Apatow befriended Davidson after he played a small role in the 2015 Schumer vehicle Trainwreck, and saw a sweetness beneath the sardonic surface.

“He’s a big-hearted person who’s ridiculously funny. There’s something fascinating about him because you sense he’s going through something and you want to know what it is. You root for him,” Apatow said. “Quietly, he’s an artist who wasn’t afraid to go to difficult places to make this movie. He gives up a lot of himself on screen. There are moments that are very real. It really connects with people.”

The semiautobiographical story finds has Davidson playing Scott, a twentysomething slacker and aspiring tattoo artist whose mother (Marisa Tomei) — the widow of a fallen firefighter — both condemns and enables his lack of ambition. After his younger sister (Maude Apatow) leaves for college, Scott finds incentive for becoming more responsible. Yet when his mother starts dating another firefighter (Bill Burr), he must confront his simmering hostility and unresolved grief.

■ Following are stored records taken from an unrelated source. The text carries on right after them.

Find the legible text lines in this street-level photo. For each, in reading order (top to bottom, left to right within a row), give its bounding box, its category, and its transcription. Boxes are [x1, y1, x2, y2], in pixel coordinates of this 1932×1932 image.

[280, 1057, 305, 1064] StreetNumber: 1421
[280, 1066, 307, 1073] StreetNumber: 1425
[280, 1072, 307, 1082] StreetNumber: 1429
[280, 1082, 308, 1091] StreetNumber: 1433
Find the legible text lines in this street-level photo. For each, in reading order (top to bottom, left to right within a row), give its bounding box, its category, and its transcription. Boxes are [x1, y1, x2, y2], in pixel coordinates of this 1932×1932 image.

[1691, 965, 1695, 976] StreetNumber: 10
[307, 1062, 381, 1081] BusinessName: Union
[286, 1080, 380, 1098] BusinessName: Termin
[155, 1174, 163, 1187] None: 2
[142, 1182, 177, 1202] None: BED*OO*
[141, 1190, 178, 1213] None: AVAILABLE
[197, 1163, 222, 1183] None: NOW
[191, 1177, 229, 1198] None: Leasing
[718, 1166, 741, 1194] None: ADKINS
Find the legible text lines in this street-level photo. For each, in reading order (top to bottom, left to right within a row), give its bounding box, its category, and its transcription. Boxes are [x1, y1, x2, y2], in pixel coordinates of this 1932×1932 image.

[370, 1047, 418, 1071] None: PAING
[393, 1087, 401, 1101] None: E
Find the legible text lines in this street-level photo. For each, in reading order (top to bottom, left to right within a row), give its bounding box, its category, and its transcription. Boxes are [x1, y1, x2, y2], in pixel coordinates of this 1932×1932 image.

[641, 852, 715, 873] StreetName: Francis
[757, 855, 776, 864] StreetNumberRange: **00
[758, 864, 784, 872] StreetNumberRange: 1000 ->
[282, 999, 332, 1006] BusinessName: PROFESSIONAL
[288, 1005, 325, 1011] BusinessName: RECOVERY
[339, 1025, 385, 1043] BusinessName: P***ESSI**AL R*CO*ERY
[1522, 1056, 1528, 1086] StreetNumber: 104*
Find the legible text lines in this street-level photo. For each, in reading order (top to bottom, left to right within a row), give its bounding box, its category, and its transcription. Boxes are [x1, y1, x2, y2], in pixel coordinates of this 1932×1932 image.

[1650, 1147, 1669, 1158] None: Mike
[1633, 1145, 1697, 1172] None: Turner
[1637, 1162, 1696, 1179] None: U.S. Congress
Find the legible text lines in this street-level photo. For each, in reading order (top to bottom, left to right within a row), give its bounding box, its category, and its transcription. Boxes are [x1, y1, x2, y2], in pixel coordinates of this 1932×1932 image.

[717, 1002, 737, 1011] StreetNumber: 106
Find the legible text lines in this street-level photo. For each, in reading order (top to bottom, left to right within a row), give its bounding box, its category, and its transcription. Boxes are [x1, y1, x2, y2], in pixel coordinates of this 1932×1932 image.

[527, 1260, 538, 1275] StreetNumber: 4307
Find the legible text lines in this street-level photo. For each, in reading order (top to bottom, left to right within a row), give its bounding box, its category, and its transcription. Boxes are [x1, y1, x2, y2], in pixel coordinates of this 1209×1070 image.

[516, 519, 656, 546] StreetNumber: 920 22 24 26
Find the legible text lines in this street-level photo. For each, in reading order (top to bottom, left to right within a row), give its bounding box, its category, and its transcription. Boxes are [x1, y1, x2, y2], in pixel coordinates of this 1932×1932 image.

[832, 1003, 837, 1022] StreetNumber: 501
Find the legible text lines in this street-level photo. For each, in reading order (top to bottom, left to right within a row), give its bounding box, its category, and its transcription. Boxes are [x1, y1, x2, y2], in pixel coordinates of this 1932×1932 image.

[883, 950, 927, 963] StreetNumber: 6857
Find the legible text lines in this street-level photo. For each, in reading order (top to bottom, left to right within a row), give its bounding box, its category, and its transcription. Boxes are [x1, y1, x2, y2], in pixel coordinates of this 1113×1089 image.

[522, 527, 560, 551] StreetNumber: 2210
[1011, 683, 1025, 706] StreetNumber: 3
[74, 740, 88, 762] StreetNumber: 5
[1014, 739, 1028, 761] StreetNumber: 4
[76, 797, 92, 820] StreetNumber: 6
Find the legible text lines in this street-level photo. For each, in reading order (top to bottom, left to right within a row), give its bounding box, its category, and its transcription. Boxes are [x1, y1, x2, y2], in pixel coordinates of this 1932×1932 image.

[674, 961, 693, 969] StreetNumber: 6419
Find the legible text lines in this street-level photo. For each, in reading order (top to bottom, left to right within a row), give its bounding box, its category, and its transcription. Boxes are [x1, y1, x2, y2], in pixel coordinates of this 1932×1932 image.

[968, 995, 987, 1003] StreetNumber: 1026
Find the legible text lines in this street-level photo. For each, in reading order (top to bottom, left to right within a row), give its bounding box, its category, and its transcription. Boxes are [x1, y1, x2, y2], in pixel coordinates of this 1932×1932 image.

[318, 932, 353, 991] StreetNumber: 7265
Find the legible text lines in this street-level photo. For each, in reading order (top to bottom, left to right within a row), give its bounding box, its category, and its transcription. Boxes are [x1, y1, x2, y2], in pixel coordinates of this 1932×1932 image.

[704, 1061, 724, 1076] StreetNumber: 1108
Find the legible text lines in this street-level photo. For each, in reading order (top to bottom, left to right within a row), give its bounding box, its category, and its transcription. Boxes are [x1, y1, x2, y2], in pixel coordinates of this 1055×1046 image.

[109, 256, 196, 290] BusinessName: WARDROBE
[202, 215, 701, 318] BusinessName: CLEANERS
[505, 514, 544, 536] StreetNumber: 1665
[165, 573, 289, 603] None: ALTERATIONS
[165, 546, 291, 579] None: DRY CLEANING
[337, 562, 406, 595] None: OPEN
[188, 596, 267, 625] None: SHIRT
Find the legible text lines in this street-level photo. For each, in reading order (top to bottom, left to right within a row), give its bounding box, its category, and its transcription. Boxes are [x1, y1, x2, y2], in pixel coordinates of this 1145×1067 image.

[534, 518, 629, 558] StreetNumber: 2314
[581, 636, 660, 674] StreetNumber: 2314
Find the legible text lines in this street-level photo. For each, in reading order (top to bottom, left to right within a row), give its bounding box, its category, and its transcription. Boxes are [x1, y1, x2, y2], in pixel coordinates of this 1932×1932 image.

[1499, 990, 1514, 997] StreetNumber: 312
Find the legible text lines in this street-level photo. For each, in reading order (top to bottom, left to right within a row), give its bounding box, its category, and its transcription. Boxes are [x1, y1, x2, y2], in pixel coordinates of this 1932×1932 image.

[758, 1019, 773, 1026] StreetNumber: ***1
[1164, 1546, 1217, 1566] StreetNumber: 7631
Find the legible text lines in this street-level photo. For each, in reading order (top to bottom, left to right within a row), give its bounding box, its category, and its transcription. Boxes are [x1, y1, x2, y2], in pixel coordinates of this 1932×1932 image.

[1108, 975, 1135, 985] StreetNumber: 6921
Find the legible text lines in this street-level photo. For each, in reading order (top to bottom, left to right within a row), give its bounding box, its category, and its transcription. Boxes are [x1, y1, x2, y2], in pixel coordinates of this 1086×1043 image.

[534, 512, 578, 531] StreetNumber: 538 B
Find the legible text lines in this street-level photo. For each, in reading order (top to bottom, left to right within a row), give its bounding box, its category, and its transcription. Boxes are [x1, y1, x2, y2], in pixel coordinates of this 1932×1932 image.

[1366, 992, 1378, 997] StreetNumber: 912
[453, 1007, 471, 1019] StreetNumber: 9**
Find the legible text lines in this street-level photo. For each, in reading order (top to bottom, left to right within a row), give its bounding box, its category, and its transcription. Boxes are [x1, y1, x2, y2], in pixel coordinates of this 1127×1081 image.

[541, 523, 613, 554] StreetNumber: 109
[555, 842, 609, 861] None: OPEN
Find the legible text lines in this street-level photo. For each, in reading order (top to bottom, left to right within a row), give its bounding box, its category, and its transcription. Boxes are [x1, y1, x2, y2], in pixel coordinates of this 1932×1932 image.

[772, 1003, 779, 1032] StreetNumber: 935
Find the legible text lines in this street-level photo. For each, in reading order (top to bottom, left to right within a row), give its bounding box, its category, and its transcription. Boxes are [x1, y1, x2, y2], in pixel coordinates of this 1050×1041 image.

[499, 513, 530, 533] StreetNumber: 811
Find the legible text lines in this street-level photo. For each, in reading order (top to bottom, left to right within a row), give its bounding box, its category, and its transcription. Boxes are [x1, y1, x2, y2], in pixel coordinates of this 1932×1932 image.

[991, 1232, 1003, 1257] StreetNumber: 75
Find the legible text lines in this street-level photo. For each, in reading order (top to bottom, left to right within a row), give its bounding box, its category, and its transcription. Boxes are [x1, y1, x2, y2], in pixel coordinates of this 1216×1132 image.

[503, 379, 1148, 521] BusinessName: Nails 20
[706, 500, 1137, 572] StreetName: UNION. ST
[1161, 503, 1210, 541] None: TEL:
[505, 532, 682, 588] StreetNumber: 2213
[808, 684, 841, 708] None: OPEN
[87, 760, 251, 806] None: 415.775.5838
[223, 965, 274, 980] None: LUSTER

A few years ago, Apatow tried to develop a broader comedy with Davidson that never materialized, so they tried a more personal approach.

When he was 7, Davidson’s firefighter father died in the terror attacks on Sept. 11, 2001. So he was raised by his mother on Staten Island, where his grief turned to rebellion. From there, Apatow came up with the fictional angle of her dating another firefighter.

“We started talking about a movie that was discussing how he felt about his mom being single, and having spent so much of her life taking care of him, and wanting her to be happy,” Apatow said. “That would force him to confront everything in his life that was difficult and that might be holding him back. The idea was to come up with a fictional story that would allow him to talk truthfully about a lot of these issues.”

Apatow recently directed a documentary about the late Garry Shandling and a couple of stand-up comedy specials that featured comedians finding humor amid heartbreak in their personal lives. He said those experiences informed this film.

“Making a documentary about Garry challenged me to think deeper than I had in the past about people’s journeys, and how their path affects them,” he said. “That has always been of interest to me.”

Still, Apatow admits he was nervous about how the drama would play with the comedy as The King of Staten Island was shaped in the editing room.

“When a movie has nothing funny, something always feels false about it. There’s always something funny that happens even in the worst of times,” Apatow said. “For this, I didn’t want to chase the jokes. I want to tell the story really well, and it will be as funny as it turns out to be.”

With its intended theatrical release scrapped due to theater closures resulting from the COVID-19 pandemic, the film is available on digital platforms beginning this weekend.